Le pari de l’espérance ?

Le pari de l’espérance ?

Dans le fini de nos vies s’ouvre l’infini.

L’espérance comme une expérience universelle, liée à la vie même. Tout être humain peut la vivre ; ce qui est vécu – éprouvé – partagé est si difficile à mettre en mots. Chaque démarche est spécifique, avec des résonances possibles – se garder de comparer. Comment rendre compte de mon expérience de l’espérance, de ce que j’en vis avec d’autres ?

Ni raisonnement, ni objet ni contenu à décrire, l’espérance est imprévisible, comme un pas de côté. Elle donne de prendre en compte le temps et  la vie qui vient avec la confiance en une ouverture. Dans le fini de nos vies s’ouvre l’infini. C’est le premier pas qui ouvre l’inconnu, je ne sais pas où ni comment je vais soutenir Z. dans le désarroi qui l’étouffe mais c’est en tentant des petites choses minuscules que nous découvrirons ensemble et avec d’autres que oui c’est possible d’oser regarder la vie qui vient. La Bible me parle de cette alliance pour traverser la mer. Je connais – nous connaissons femmes et hommes qui affrontent la traversée sans entendre cette promesse d’alliance. L’espérance est imprévisible, elle se tient dans l’ouverture des possibles, dans cette sensibilité à l’avènement de l’infini dans le fini. 

La foi en Christ Vivant vient dire en moi la source de l’espérance. Sans crispation volontariste, elle crée l’énergie pour imaginer autrement; elle n’est pas une illusion, elle n’est pas une idéologie, elle me donne, elle nous donne un regard différent sur le réel. Le pas de côté. Comme une levée du jour, elle se tient du côté d’une éclosion à l’intime, elle éclaire l’empêtrement – les nœuds – l’obscur et permet de dire oui à faire un pas autrement. L’espérance se donne à nous comme une puissance de libération, de décloisonnement, sans assurance de résultat, avec légèreté, sans bruit. Elle nous ouvre à de nouvelles compréhensions.

Fragilité de l’espérance. La trace concrète, tangible, en est dans les gestes de bonté, d’attention, de chemin de pardon, d’amour, de respect du temps de l’autre, de résistance au mal, d’engagement au quotidien.

Qu’est ce qui naît de mon espérance ? Elle m’implique dans la relation à autrui.

Patience douce et respect du temps de l’autre avec humour et confiance, l’espérance tisse la création du quotidien de la vie conjuguale, familiale et développe leur ouverture.

Associations, communautés peuvent naître de l’espérance, de ce désir de la vie. Je vis, je tiens l’espérance partagée dans notre aventure collective en l’association privée de fidèles de la Pierre Roulée, dont nous connaissons les fondements, les chemins de conversion, le sillon spirituel, l’unité dans la diversité de nos tempéraments – de nos préoccupations – de nos dons – de nos vies, l’ancrage ecclésial.
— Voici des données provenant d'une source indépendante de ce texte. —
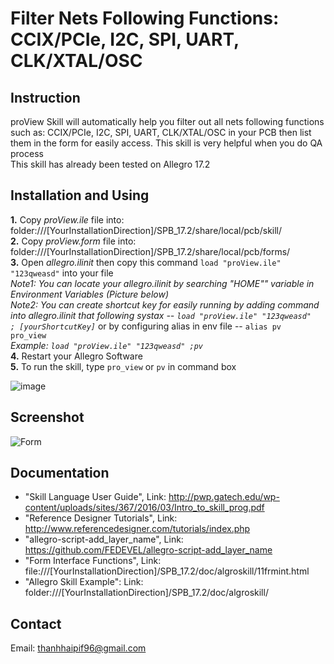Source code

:# Filter Nets Following Functions: CCIX/PCIe, I2C, SPI, UART, CLK/XTAL/OSC

## Instruction
  proView Skill will automatically help you filter out all nets following functions such as: CCIX/PCIe, I2C, SPI, UART, CLK/XTAL/OSC
 in your PCB then list them in the form for easily access. This skill is very helpful when you do QA process\
  This skill has already been tested on Allegro 17.2
  
 ## Installation and Using
   **1.** Copy *proView.ile* file into: folder:///[YourInstallationDirection]/SPB_17.2/share/local/pcb/skill/ \
   **2.** Copy *proView.form* file into: folder:///[YourInstallationDirection]/SPB_17.2/share/local/pcb/forms/ \
   **3.** Open *allegro.ilinit* then copy this command `load "proView.ile" "123qweasd"` into your file \
   *Note1: You can locate your allegro.ilinit by searching "HOME"" variable in Environment Variables (Picture below)* \
   *Note2: You can create shortcut key for easily running by adding command into allegro.ilinit that following systax -- `load "proView.ile" "123qweasd"	 ; [yourShortcutKey]`*  or by configuring alias in env file -- `alias pv	pro_view`\
   *Example: `load "proView.ile" "123qweasd" ;pv`* \
   **4.** Restart your Allegro Software \
   **5.** To run the skill, type `pro_view` or  `pv` in command box 
   
   ![image](https://user-images.githubusercontent.com/64115895/159395511-764a7081-957e-4277-89ff-a0c5de4f153b.png)
   
## Screenshot
![Form](https://user-images.githubusercontent.com/64115895/159330122-295444fe-d9b8-4d18-9ade-caad34969af8.JPG)

 ## Documentation
 *  "Skill Language User Guide", Link: http://pwp.gatech.edu/wp-content/uploads/sites/367/2016/03/Intro_to_skill_prog.pdf
 *  "Reference Designer Tutorials", Link: http://www.referencedesigner.com/tutorials/index.php
 *  "allegro-script-add_layer_name", Link: https://github.com/FEDEVEL/allegro-script-add_layer_name
 *  "Form Interface Functions", Link: file:///[YourInstallationDirection]/SPB_17.2/doc/algroskill/11frmint.html
 *  "Allegro Skill Example": Link: folder:///[YourInstallationDirection]/SPB_17.2/doc/algroskill/
 
 ## Contact
 Email: thanhhaipif96@gmail.com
Je croise avec intérêt vif et attention aigüe d’autres témoignages tissant une existence à la suite du Christ aujourd’hui, une dynamique de relations, des solidarités. Je relève aujourd’hui avec vous, au fil de mes lectures et de quelques rencontres, des lignes de force, des attitudes: prendre soin de la vie, partager le repas, prier ensemble et lire la parole de Dieu, connaître et s’impliquer dans la vie locale, faire appel à des médiations inspirées de la non violence lors des divergences et conflits. Je reprends les piliers écrits par C. Pedotti et A. Soupa : choisir Jésus, redevenir nomades, affirmer la dignité de l’être humain, laisser Dieu nous échapper, chérir la liberté, faire face au mal, aimer l’avenir. Il ne s’agit pas de faire un inventaire, plutôt d’ouvrir les oreilles à la créativité dans l’incertitude et de  débattre, de s’engager femmes et hommes dans une œuvre de paroles avec des mots pour aujourd’hui, de contribuer à la « spiritualité des lisières (Jean Lavoué) » .
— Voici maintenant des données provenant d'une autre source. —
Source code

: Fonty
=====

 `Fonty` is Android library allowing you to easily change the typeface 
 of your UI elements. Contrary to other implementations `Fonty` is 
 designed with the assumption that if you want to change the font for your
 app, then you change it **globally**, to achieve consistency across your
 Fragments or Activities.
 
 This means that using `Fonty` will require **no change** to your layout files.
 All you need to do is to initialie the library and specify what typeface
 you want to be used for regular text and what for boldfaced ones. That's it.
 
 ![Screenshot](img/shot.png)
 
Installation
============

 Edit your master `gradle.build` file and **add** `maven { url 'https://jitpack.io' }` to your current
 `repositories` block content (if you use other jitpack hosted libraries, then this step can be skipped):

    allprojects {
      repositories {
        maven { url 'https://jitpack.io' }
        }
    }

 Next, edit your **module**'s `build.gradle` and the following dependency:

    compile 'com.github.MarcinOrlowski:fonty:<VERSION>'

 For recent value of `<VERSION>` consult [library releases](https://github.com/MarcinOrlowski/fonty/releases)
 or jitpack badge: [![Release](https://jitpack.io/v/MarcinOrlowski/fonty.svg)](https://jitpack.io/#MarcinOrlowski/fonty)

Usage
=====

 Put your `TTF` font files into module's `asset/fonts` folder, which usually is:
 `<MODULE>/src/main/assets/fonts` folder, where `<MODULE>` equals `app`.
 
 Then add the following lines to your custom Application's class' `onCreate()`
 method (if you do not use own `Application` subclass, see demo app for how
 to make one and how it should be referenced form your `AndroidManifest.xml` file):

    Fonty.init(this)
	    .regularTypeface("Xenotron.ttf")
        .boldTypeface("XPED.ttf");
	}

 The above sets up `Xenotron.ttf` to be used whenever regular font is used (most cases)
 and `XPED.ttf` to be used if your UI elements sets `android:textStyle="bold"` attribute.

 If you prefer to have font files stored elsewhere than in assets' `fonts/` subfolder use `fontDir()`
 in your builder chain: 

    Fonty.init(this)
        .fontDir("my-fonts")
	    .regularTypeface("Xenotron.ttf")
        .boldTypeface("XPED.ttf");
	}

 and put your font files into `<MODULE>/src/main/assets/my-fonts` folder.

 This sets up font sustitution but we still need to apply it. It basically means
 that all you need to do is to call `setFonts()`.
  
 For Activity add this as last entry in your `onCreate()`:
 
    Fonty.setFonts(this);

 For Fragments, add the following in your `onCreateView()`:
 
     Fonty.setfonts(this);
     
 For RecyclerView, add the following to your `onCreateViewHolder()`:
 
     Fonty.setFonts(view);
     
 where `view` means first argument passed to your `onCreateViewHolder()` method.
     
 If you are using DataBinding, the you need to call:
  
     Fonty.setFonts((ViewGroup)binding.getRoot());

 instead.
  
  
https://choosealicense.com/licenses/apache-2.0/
Ce qui nous lie et nous rend libres est le souffle de l’Esprit. Cet Esprit créatif nous élargit, nous pousse, je l’espère, à créer avec d’autres des formes écclésiales inventives qui nous rapprochent de manière concrète de la vie en communion. Espérance, espace vaste, dimension relationnelle.

« Dieu est le poète du monde qu’il dirige avec une tendre patience par sa vision de vérité, de beauté et de bonté. »

Alfred North Whitehead (Procès et réalité)

Le poème est le Verbe de Dieu. Il est à l’oeuvre en nous, entre nous. Accueil et réciprocité.